Look around and you’ll see a city on the move.
Literally. At least, that’s what city officials will say.
“The streetcar has been a pretty wild success in Kansas City,” says Chris Hernandez, a spokesperson for the city.
A 2.2 mile line runs along Main Street in the middle of a happening downtown area.
The fare - free.
About a year old, KC’s streetcar is getting attention for two reasons: transit and economic development, according to supporters, and that's what the rail line is all about.
With May 6 marking the one-year milestone, Kansas City Streetcar Authority says it's close to hitting the two million passenger benchmark, while also bringing in about $1.8 billion in development money along the route.
So, why all the development money?
"If you have a bus stop, people think, 'That could move someday in the future,’” Hernandez says. “Whereas, when you have a fixed rail, developers understand [and say] 'I'm going to invest in there."
At first, the project ran into red lights.
Commonly asked questions:
How would this small stretch benefit the entire city? Who pays for the $102-plus million dollar construction bill?
In 2012, those living near the line voted to create a transportation development district.
“They imposed a property assessment for those properties in that district and a one percent sales tax on there,” Donna Mandelbaum, a spokesperson for Kansas City Streetcar.
KC Streetcar Authority says the assessment and tax fund the $2 million dollar budget for daily operations and maintenance.
But more uphill battles came to the forefront.
"I didn't get it from the beginning,” says Keith Novorr, owner of Michael’s Clothing located along the line.
The current owner of the 100-year-old family business believes the vote worked in favor for the residents in the TDD.
Results from the Kansas City Election Board show 460 people voted with 69 percent of residents approving the geographical location.
“I had no say,” Novorr says. “Yet, I'm being taxed twice.”
I almost was going to buy a bunch of tea and then throw it in the office of the mayor, he says.
Admittedly, he says - yes, he's benefiting from the rail.
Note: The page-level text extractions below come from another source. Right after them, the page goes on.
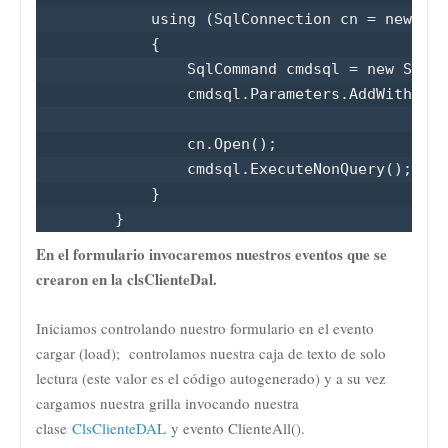
            using (SqlConnection cn = new Sql
            {

                SqlCommand cmdsql = new SqlCo
                cmdsql.Parameters.AddWithValu
                cn.Open();

                cmdsql.ExecuteNonQuery();

            }

        }
En el formulario invocaremos nuestros eventos que se
crearon en la clsClienteDal.
Iniciamos controlando nuestro formulario en el evento
cargar (load); controlamos nuestra caja de texto de solo
lectura (este valor es el código autogenerado) y a su vez
cargamos nuestra grilla invocando nuestra
clase
ClsClienteDAL
y evento ClienteAll().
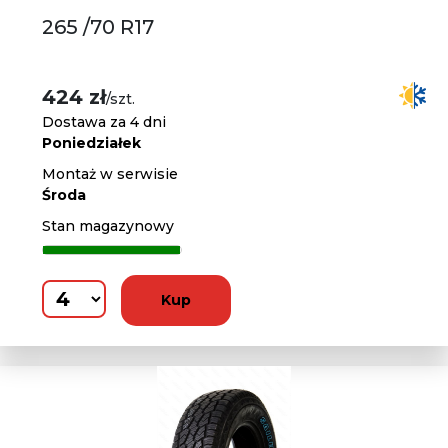
265 /70 R17
424 zł
/szt.
Dostawa za 4 dni
Poniedziałek
Montaż w serwisie
Środa
Stan magazynowy
Kup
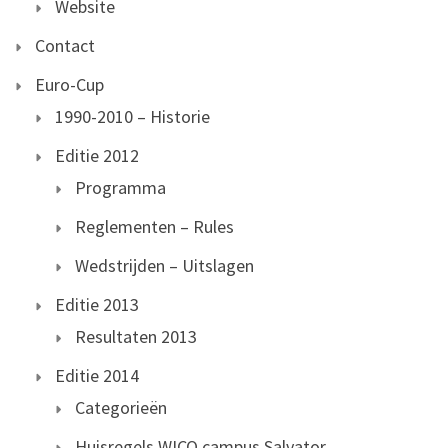
Website
Contact
Euro-Cup
1990-2010 – Historie
Editie 2012
Programma
Reglementen – Rules
Wedstrijden – Uitslagen
Editie 2013
Resultaten 2013
Editie 2014
Categorieën
Huisregels WICO campus Salvator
No, he's still not happy with the vote.
Outside the "Show Me State,” the discussion on mass transit is starting to happen in mid-size cities, says Joe Reardon, president and CEO Greater Kansas City Chamber Of Commerce.
Streetcars are running in Salt Lake City and Cincinnati and similar projects are underway in Oklahoma City and Los Angeles.
"That just building more highways will not be the total solution to effectively moving people within a region,” Reardon says.
Sooner or later, he says, cities will have to address transit whether it involves streetcars, light rail, busses, bikeways and ridesharing.
According to the American Public Transportation Association, nearly 70 percent of millennial are multimodal.
After crunching the statistics and dollar figures, movers and shakers in Kansas City say investing in transit just makes sense.
* EDITOR'S NOTE: Since this story aired, a spokesperson for Kansas City says the streetcar has already hit two million rides as well as two billion dollars in economic development.